## Assignment
Reproduce the listing below word for word, leaving out the pictures.

** Opening Data provided block **

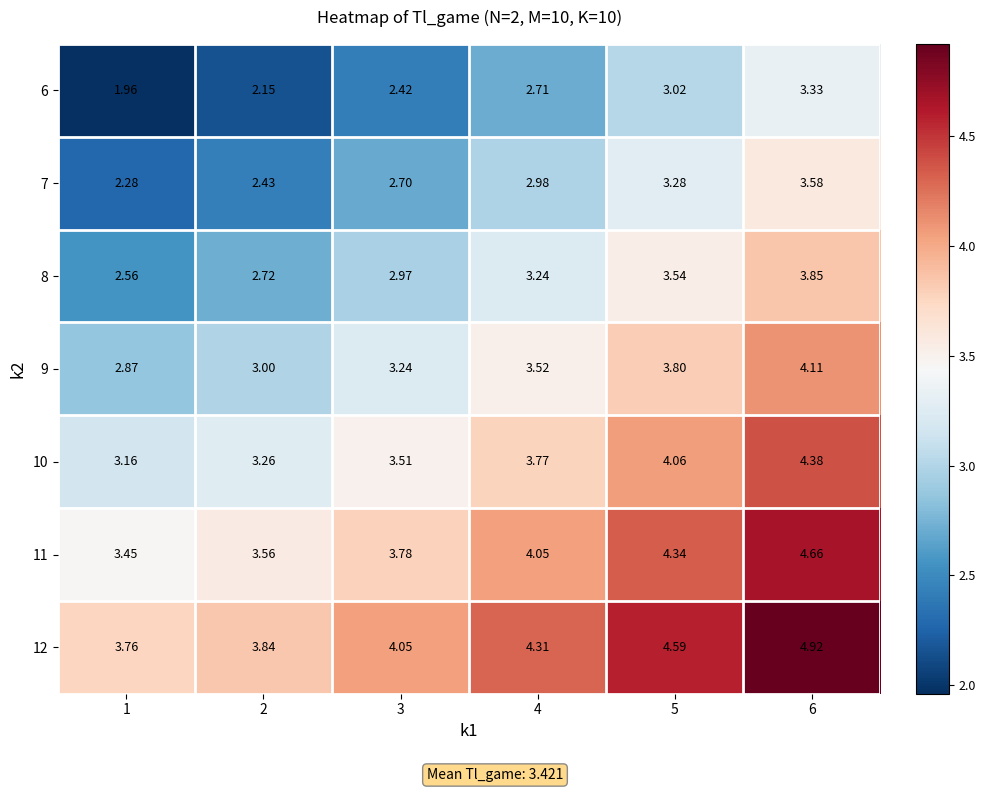

How many data points in 6 are above 2?

5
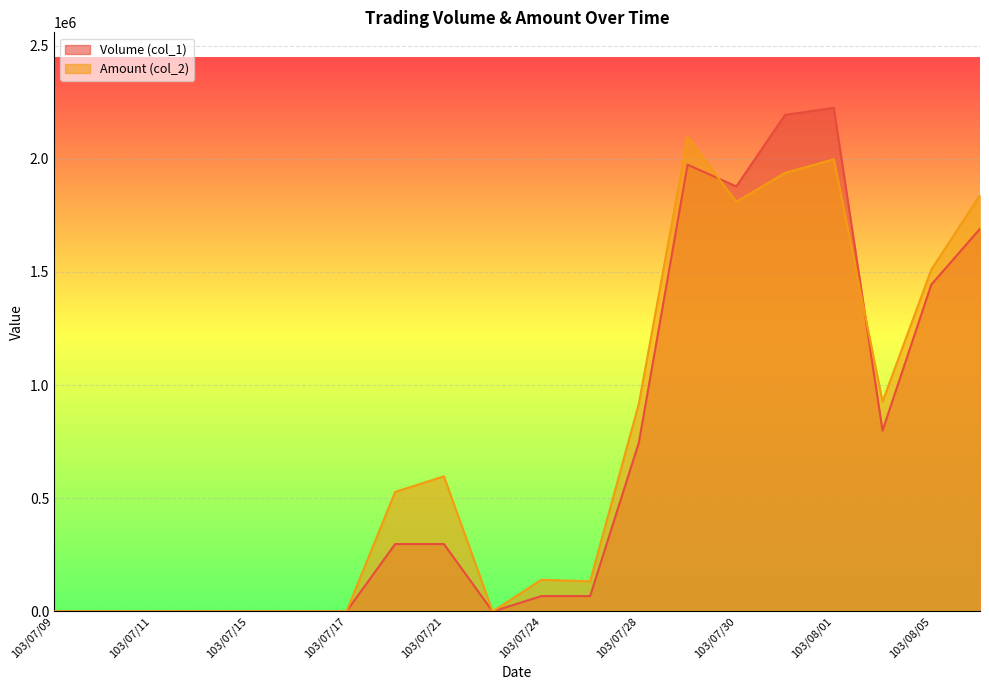

Reading left to right, what are all the values shown in this chart?

Volume (col_1): 0	0	0	0	0	0	0	298000	298000	0	68000	68000	746000	1974000	1878000	2194000	2225000	799000	1444000	1691000
Amount (col_2): 0	0	0	0	0	0	0	528380	597080	0	140080	133240	918050	2095770	1809670	1937640	1997780	927020	1509960	1839610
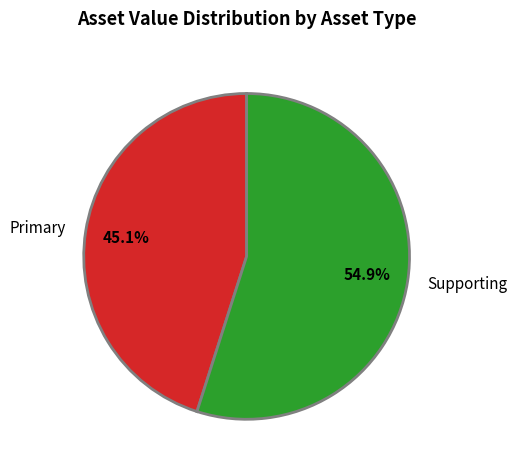

Count the number of slices in the pie.

2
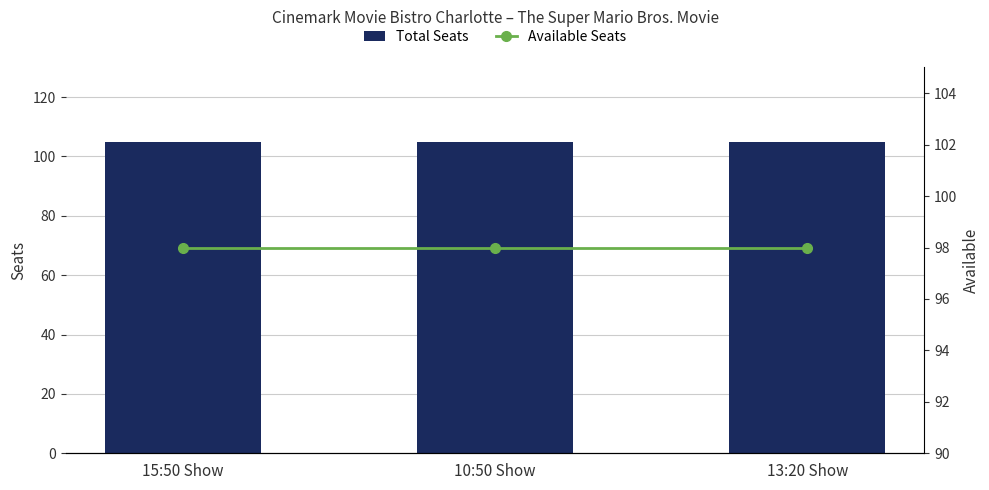

What is the sum of all Total Seats values?

315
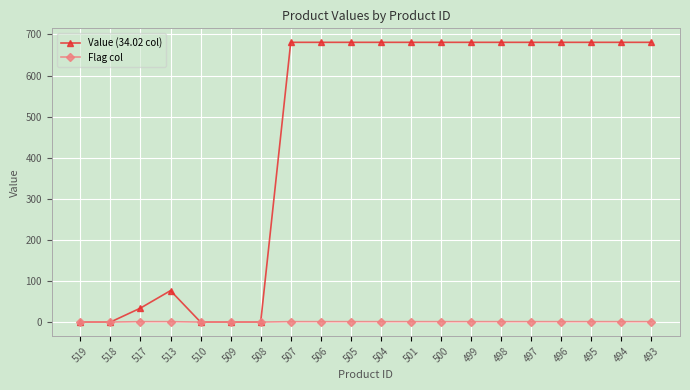

The Value (34.02 col) series shows 680.7 at 504. True or false?

True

** Closing Data provided block **

## Solution to this task
How many data points in 6 are above 2?

5

Reading left to right, what are all the values shown in this chart?

Volume (col_1): 0	0	0	0	0	0	0	298000	298000	0	68000	68000	746000	1974000	1878000	2194000	2225000	799000	1444000	1691000
Amount (col_2): 0	0	0	0	0	0	0	528380	597080	0	140080	133240	918050	2095770	1809670	1937640	1997780	927020	1509960	1839610

Count the number of slices in the pie.

2

What is the sum of all Total Seats values?

315

The Value (34.02 col) series shows 680.7 at 504. True or false?

True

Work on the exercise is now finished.